Sem-Sandberg’s island is one of a small archipelago sitting in a fjord on the Norwegian coast. Andreas Lehman, the tale’s principal narrator, grew up there, and now, years later, returns to clear out the house in which he and his sister Minna were raised by their alcoholic foster father, Johannes. From the off, we are alerted to the strange otherness of island life. As Andreas crosses the bridge, he notes:

I have a curiously familiar sensation of being transported centuries into the past. It is as if, all around me, the landscape is taking on greater depth and breadth and colour, yes, as if even the air is becoming denser.

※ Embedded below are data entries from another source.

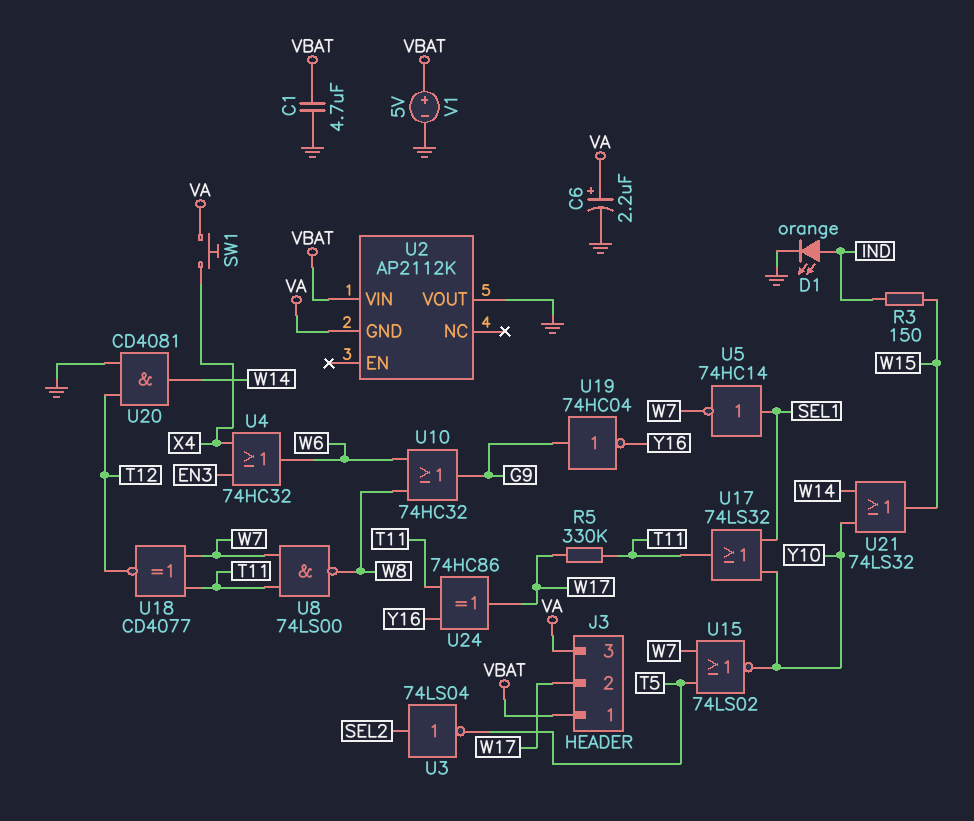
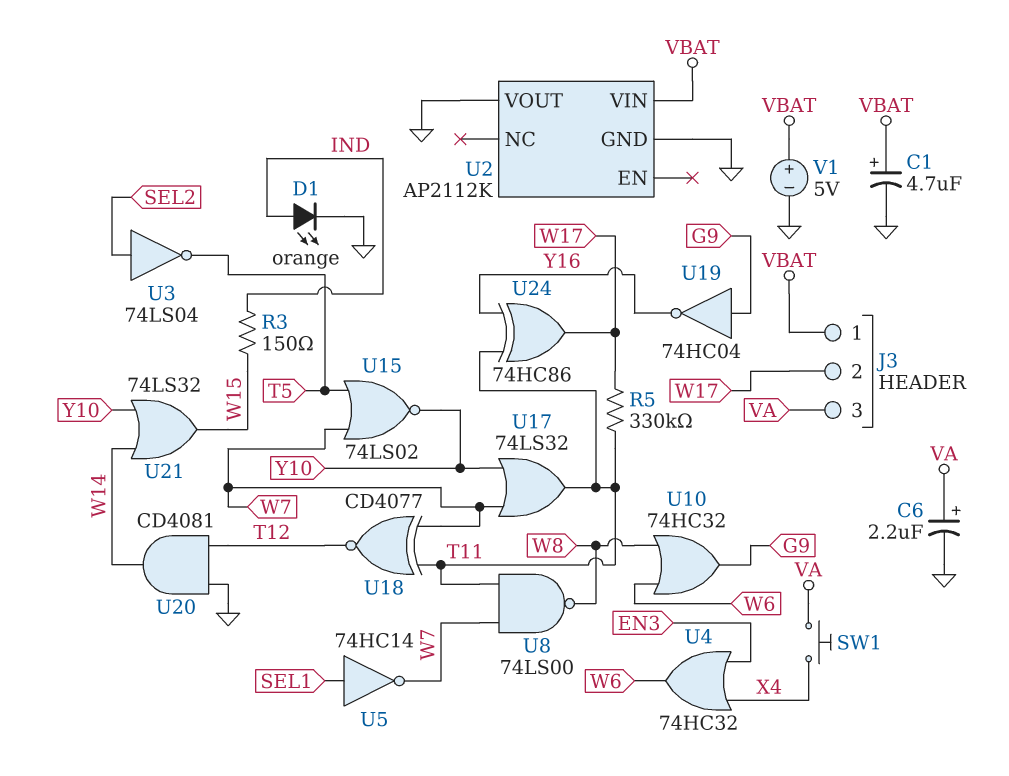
C1: 4.7uF (GND, VBAT) -> 4.7uF (plus VBAT, minus GND)
U2 pin GND: VA -> GND
U17: OR 74LS32 (in SEL1, in Y10, out T11) -> OR 74LS32 (in W7, in Y10, out T11)

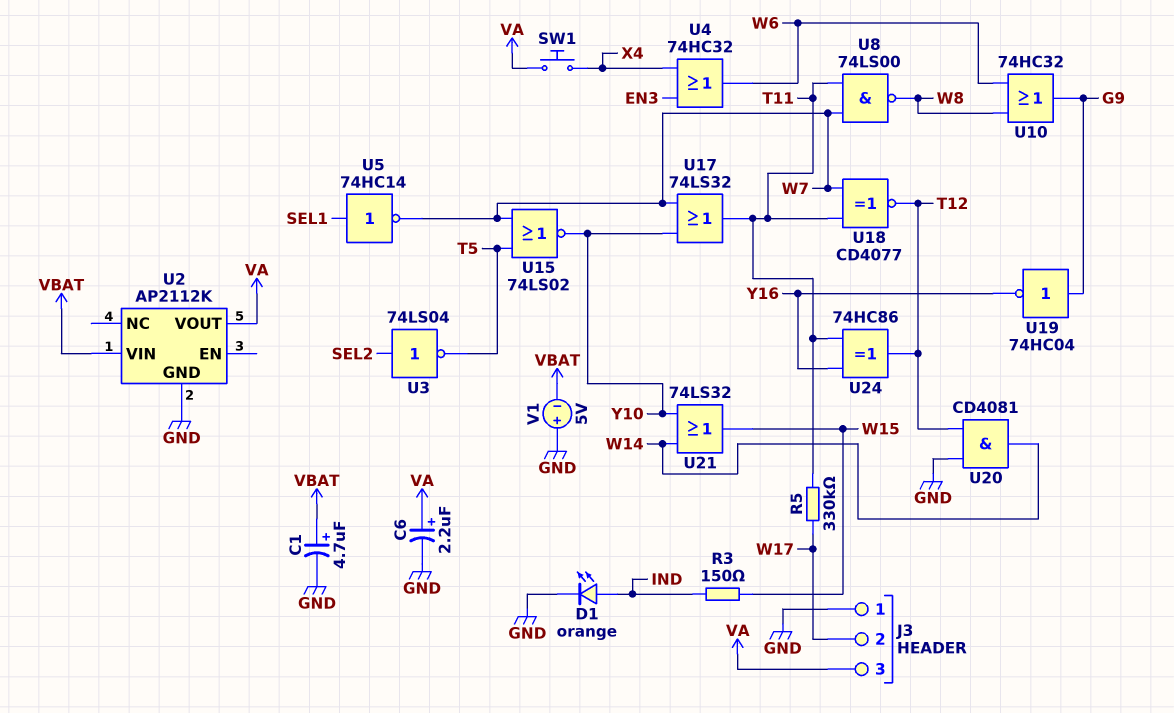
J3 pin 1: VBAT -> GND
U2 pin VOUT: GND -> VA
U24: XOR 74HC86 (in T11, in Y16, out W17) -> XOR 74HC86 (in T11, in Y16, out T12)
V1: 5V (plus VBAT, minus GND) -> 5V (plus GND, minus VBAT)

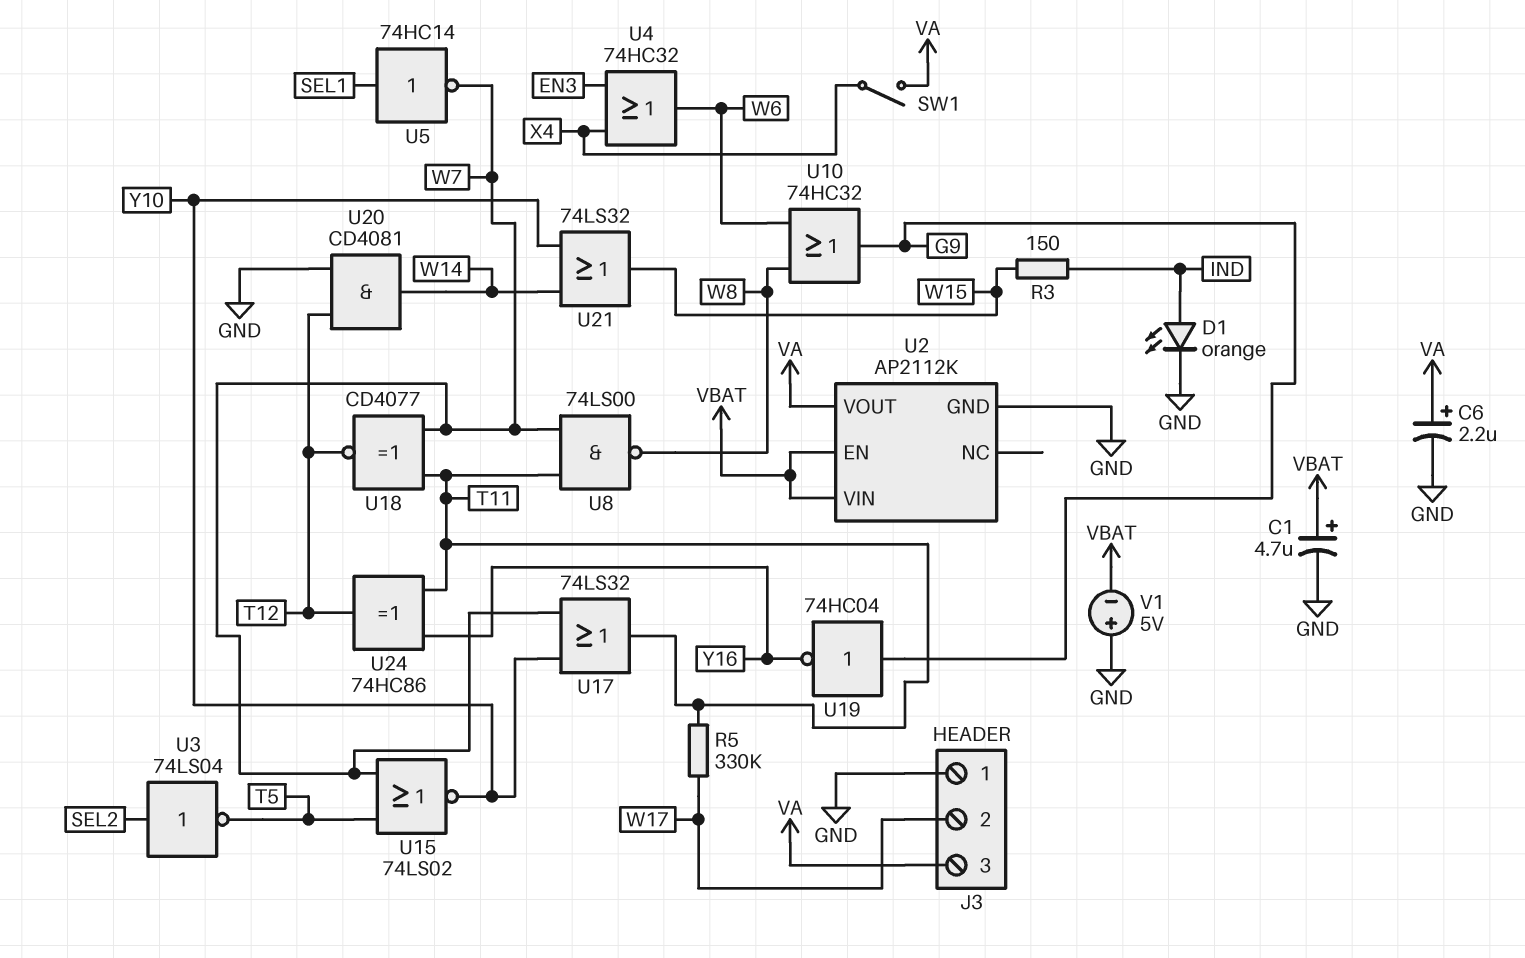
SW1: button (VA, X4) -> switch (VA, X4)
U2 pin EN: none -> VBAT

We learn that Andreas and Minna were orphaned in mysterious circumstances in the years after the war: their father was an American diplomat living in the ‘Nato villa’ on the mainland who, with his wife, vanishes one day when the children are still very young, never to return. Johannes, a former seaman with his own dark past, looks after them in between drinking binges, calling them ‘my merciful gifts… as well as the great shame of his life’. Everywhere on the island is the presence of its owner, Jan-Heinz Kaufmann, who’d been a minister in Quisling’s government during the war and was imprisoned after it. During the siblings’ childhoods, he lurks in the shadows with his butterfly net, a vision of Norway’s shameful wartime past. This is a novel about the way historical crimes are written on a landscape, about the manner in which moral decay takes on physical form.

What makes The Tempest truly special, though, is the risks that Sem-Sandberg takes with narrative conventions, the way that his prose seems to break every rule in the creative writing handbook, and yet does so joyfully, recklessly and utterly convincingly.

That such stylistic complexity is rendered in a manner that feels entirely natural is testimony to the great skill of the translator, Anna Paterson. The prose leaps wilfully between past and present tenses, the voice suddenly breaks into the second person and at one point Johannes takes over Andreas’s first-person narrative. Perspectives telescope in and out, giving us sweeping passages of history or wide-angle landscapes followed by intimately observed and close-up moments in time. It’s as if the book’s most significant borrowing from Shakespeare’s play is not the island setting, but rather Prospero’s total control of narrative, the omnipotence of the author-magician.